Er zeigt eine kleine Metallkiste, in der er seine Habseligkeiten aufbewahrt. Zeugnisse und die Kopie seines Ausweises liegen drin. Ein Foto seiner Eltern hat er nicht. "Ja, ich bin wütend! Aber nicht wegen meines Schicksals, sondern weil sich nach all den Jahren immer noch Bauern das Leben nehmen. Es muss sich was ändern", fordert er, bevor er wieder die Proben für den nächsten Tag unterstützt.

Ein altes Problem

Verzweiflung klingt auch aus den Worten von Trimbakrao Gaikwad. Er hat das Heim 2007 mit privaten Spenden gegründet. Momentan leben fast 200 Kinder hier, weitere 1.800 stehen auf einer Warteliste. "Seit langem hoffe ich, dieses Heim wieder schließen zu können", erzählt er. "Kinder müssen Zuhause bei ihren Familien aufwachsen. Wann hören das Elend und die Selbstmorde auf?"

Die Probleme der Bauern sind nicht neu. Bei Wahlen stehen ihre prekären Verhältnisse auf den Themenlisten der Parteien. Regelmäßig werden den Bauern Mindestpreise, Erlass von Lohnrückzahlungen und Subventionen versprochen. Doch geändert hat sich bisher nichts.

Selbstmord mit Pestizid

Vergangenes Jahr brachen Tausende Bauern nach Neu-Delhi und Mumbai auf, um dort gegen ihre jämmerlichen Lebensumstände zu demonstrieren. Politisches Gehör fanden sie zumindest ein Stück weit: Auch bei dieser Wahl war ihre Misere ein zentrales Wahlkampfthema zwischen den konkurrierenden großen Parteien, der hindunationalistischen Partei Bharatiya Janata Party (BJP) und der Kongress Partei.
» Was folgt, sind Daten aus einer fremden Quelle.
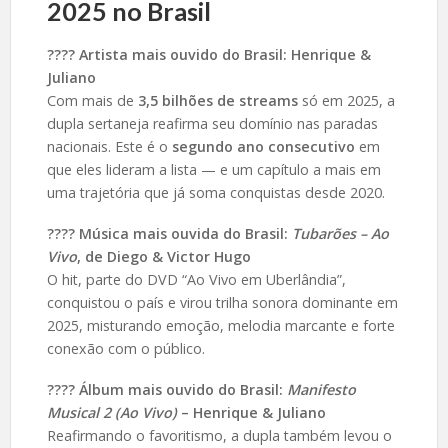
2025 no Brasil
???? Artista mais ouvido do Brasil: Henrique &
Juliano
Com mais de
3,5 bilhões de streams
só em 2025, a
dupla sertaneja reafirma seu domínio nas paradas
nacionais. Este é o
segundo ano consecutivo
em
que eles lideram a lista — e um capítulo a mais em
uma trajetória que já soma conquistas desde 2020.
???? Música mais ouvida do Brasil:
Tubarões – Ao
Vivo
, de Diego & Victor Hugo
O hit, parte do DVD “Ao Vivo em Uberlândia”,
conquistou o país e virou trilha sonora dominante em
2025, misturando emoção, melodia marcante e forte
conexão com o público.
???? Álbum mais ouvido do Brasil:
Manifesto
Musical 2 (Ao Vivo)
– Henrique & Juliano
Reafirmando o favoritismo, a dupla também levou o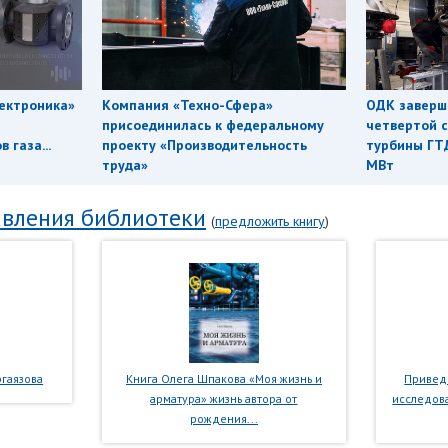
ектроника»
Компания «Техно-Сфера»
ОДК заверш
присоединилась к федеральному
четвертой с
 газа...
проекту «Производительность
турбины ГТ
труда»
МВт
вления библиотеки
(
предложить книгу
)
гаязова
Книга Олега Шпакова «Моя жизнь и
Приведе
арматура» жизнь автора от
исследова
рождения...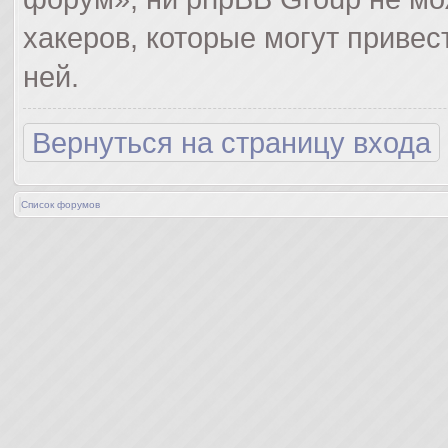
хакеров, которые могут привес
ней.
Вернуться на страницу входа
Список форумов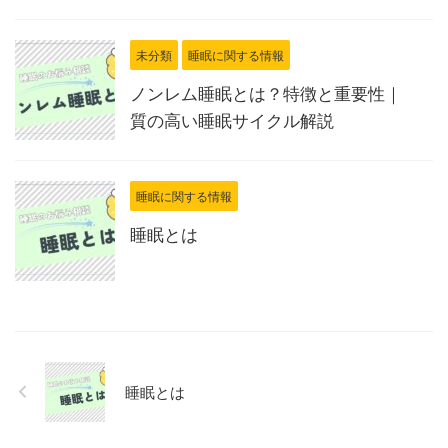
未分類
睡眠に関する情報
ノンレム睡眠とは？特徴と重要性｜
質の高い睡眠サイクル解説
睡眠に関する情報
睡眠とは
睡眠とは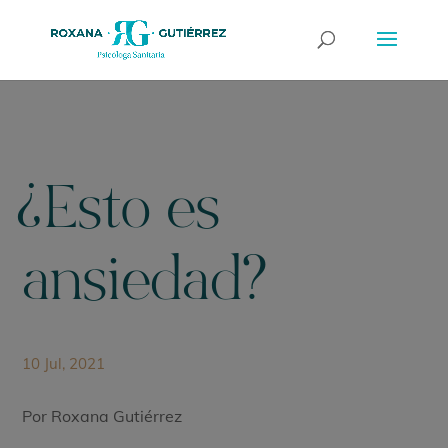
¿Esto es
ansiedad?
10 Jul, 2021
Por Roxana Gutiérrez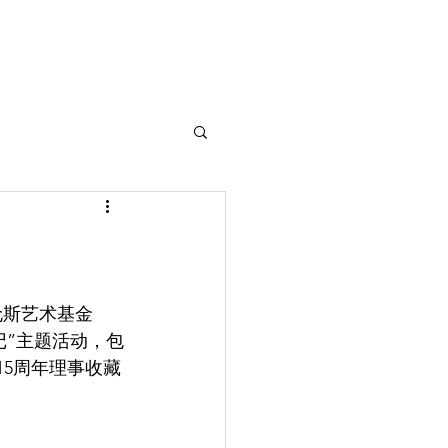
伦斯艺术基金
记”主题活动，包
15周年理事收藏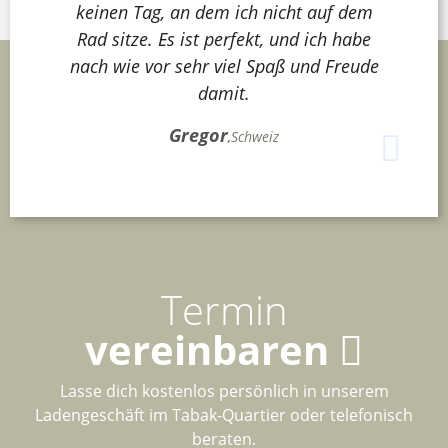
keinen Tag, an dem ich nicht auf dem
Rad sitze. Es ist perfekt, und ich habe
nach wie vor sehr viel Spaß und Freude
damit.
Gregor
,
Schweiz
Termin
vereinbaren
Lasse dich kostenlos persönlich in unserem
Ladengeschäft im Tabak-Quartier oder telefonisch
beraten.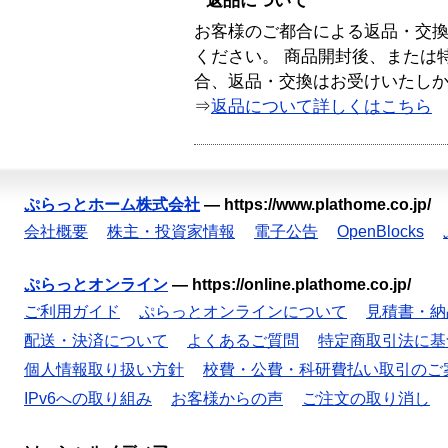
返品について
お客様のご都合による返品・交
ください。 商品開封後、または
合、返品・交換はお受けいたし
⇒
返品について詳しくはこちら
ぷらっとホーム株式会社
—
https://www.plathome.co.jp/
会社概要
株主・投資家情報
電子公告
OpenBlocks
ぷらっとオンライン
—
https://online.plathome.co.jp/
ご利用ガイド
ぷらっとオンラインについて
見積書・納
配送・決済について
よくあるご質問
特定商取引法に基
個人情報取り扱い方針
校費・公費・科研費払い取引のご
IPv6への取り組み
お客様からの声
ご注文の取り消し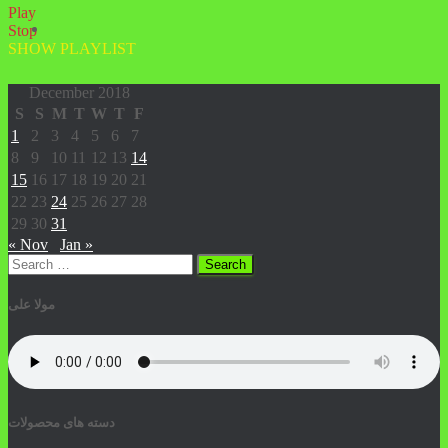
Play
Stop
SHOW PLAYLIST
December 2018
S
S
M
T
W
T
F
1
2
3
4
5
6
7
8
9
10
11
12
13
14
15
16
17
18
19
20
21
22
23
24
25
26
27
28
29
30
31
« Nov
Jan »
Search
for:
مولا علی
دسته های محصولات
Doch für Prakash Baste kommt Hilfe, falls sie je kommt, zu spät. Während seine Familie bei einer Hochzeit von Verwandten war, ging der Bauer in den kleinen Verschlag außerhalb des Hauses und trank Pestizid, das er vor wenigen Wochen für sein karges Feld gekauft hatte.

Letzte Zwiebelernte liegt unverkauft vor dem Haus

Foto von Bauer Prakash Baste
Foto von Bauer Prakash Baste
Quelle: ZDF

"Um sechs Uhr abends habe ich den Anruf erhalten, dass mein Vater tot ist", erzählt sein Sohn Suraj. "Wir wissen nicht, wie es weiter geht. Ich muss versuchen, irgendwie in der Stadt Geld zu verdienen." Das Land, das die Familie besitzt, kann sie nicht mehr ernähren. Die letzte Zwiebelernte liegt unverkauft vor dem Haus. Der Verkaufspreis ist so niedrig, dass nicht mal die Anbaukosten damit getragen werden könnten.

"Seit vier Jahren haben wir immense Probleme, mein Vater musste immer mehr Kredite aufnehmen", sagt Suraj. Wie hoch die Gesamtschulden sind, weiß er nicht. Sein Vater hat mit niemandem über die finanziellen Sorgen gesprochen. Eine familiäre Tragödie. Eine weitere Nummer in der trockenen, unsäglich bedrückenden Statistik, die in den weit entfernten Amtsstuben eines Ministeriums in Neu Delhi erfasst wird. Eine Tragödie mit viel zu vielen Akten.